The idea that just because my email sits on Yahoo's servers that I don't have an expectation of privacy with it is ludicrous. My will sits in a safe in my financial adviser's office (since he's also the trustee of the estate if both my wife and die, but that's another story), but I fully expect him not to open it unless he's informed by next of kin that we've both passed away. In the same way, I expect Yahoo's employees not to poke around in my email (and this is one of the reasons I don't use Google since their systems do just that to serve up ads).
God invented whiskey so the Irish would not rule the world.
They don't give a FUCK. You did notice the mention of them collecting money for this, right?
I'm concerned about the instances where cops take bribes
A bit of a tangent, but it pertains to the larger issue of police corruption that's been enabled by granting them too many powers.
Police like to say that they're "always a cop", even when off duty. If that's the case, then why are they allowed to get paid by people they may have to investigate in the future? What if a cop on a detail is getting paid, I dunno, $2000 a month to work as a part-time security guard (while in his police uniform) at a theater, then the theater owner becomes a suspect in a crime. How hard is that cop (or his buddies) going to work to destroy that income?
God invented whiskey so the Irish would not rule the world.
It's easy for me and it's easy for you - it's even easy to use once it's set up (assuming they are vigilant). But if I told my (very non-geek) girlfriend to encrypt her e-mails, she would have no clue on where to start. I could certainly help her but the problem is that not everyone has someone to ask or would even care enough to do so (obvious, since most people don't encrypt their email).

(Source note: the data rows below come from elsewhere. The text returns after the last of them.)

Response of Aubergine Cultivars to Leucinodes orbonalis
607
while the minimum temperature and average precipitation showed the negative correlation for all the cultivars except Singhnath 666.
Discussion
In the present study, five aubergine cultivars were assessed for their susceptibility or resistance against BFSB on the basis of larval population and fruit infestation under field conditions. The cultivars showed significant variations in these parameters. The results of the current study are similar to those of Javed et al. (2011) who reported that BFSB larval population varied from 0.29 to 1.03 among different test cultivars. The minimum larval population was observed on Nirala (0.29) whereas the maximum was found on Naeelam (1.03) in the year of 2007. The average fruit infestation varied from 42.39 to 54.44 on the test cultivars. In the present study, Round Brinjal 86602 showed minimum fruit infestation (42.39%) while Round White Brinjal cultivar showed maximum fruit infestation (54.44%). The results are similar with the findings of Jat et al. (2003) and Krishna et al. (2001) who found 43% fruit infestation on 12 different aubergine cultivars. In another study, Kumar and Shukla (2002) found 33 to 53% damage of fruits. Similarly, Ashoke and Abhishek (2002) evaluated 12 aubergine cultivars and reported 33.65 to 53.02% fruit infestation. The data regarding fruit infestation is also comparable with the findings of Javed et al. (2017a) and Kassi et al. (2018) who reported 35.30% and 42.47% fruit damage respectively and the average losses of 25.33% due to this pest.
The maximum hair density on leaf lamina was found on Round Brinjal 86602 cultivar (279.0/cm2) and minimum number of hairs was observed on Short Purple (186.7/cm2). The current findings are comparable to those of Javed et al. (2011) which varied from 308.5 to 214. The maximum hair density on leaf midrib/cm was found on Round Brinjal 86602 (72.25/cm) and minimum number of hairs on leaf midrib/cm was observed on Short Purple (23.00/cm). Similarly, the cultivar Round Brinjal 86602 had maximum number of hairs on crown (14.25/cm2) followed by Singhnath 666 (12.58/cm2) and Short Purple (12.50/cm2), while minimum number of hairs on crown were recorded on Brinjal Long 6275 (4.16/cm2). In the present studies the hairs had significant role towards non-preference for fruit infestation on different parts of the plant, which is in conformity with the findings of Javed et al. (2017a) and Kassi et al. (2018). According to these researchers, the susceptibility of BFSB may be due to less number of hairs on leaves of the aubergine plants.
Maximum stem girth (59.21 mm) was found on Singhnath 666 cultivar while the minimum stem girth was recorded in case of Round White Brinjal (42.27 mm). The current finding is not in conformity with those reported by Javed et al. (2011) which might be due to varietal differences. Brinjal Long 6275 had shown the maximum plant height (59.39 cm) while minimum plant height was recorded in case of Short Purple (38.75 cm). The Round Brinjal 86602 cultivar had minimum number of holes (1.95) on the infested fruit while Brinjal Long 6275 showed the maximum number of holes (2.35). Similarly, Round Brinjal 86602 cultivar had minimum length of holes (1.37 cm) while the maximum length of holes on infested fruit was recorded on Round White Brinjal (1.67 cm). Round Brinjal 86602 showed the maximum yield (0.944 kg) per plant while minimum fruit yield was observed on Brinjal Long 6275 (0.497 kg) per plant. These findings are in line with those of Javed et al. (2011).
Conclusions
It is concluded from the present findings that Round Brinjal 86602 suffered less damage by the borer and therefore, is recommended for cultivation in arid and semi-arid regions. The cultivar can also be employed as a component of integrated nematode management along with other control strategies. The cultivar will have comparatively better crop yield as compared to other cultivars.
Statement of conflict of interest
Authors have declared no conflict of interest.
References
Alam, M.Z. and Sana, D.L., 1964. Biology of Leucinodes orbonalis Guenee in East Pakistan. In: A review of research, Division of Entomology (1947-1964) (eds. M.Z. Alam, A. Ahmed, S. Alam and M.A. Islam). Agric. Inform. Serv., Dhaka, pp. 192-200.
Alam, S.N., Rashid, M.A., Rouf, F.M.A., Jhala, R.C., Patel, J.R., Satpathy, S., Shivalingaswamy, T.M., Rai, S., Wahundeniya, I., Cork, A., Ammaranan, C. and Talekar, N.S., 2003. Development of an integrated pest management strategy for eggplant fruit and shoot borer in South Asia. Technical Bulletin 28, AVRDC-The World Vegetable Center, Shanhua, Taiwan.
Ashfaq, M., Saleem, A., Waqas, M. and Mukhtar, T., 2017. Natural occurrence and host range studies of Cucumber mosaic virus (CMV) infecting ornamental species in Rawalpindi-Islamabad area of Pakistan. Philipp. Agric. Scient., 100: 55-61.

I definitely agree that everything should be encrypted, it has a great deal of benefits (aside from my opinion that cryptography is just fascinating). It's problematic though, since most people don't think that way - now we're back at square one, how am I supposed to send an encrypted e-mail to someone without a public key? Even if they had one, we still run into some problems with people not paying attention to what they are doing (did they verify that the fingerprint I gave them matched before they trusted my public key? Not likely).
I think computer security in general is far removed from many people's minds outside of paying their 40$/yr to Symantec. E-Mail encryption? They simply don't care.
I have a submission pending on just this topic. I find it shocking that email encryption has not become simple to set up and standard to use. The reason our friends and family don't use it, is because solutions are platform dependent, or require technical knowledge to set up, or are a total pain to use, or all of the above.
There is really no excuse for this situation. Email encryption (and digital signing) should be automatic and transparent. Granted, only tech-nerds will take proper care of their keys, but a standardized solution would still be much better than nothing.
Enjoy life! This is not a dress rehearsal.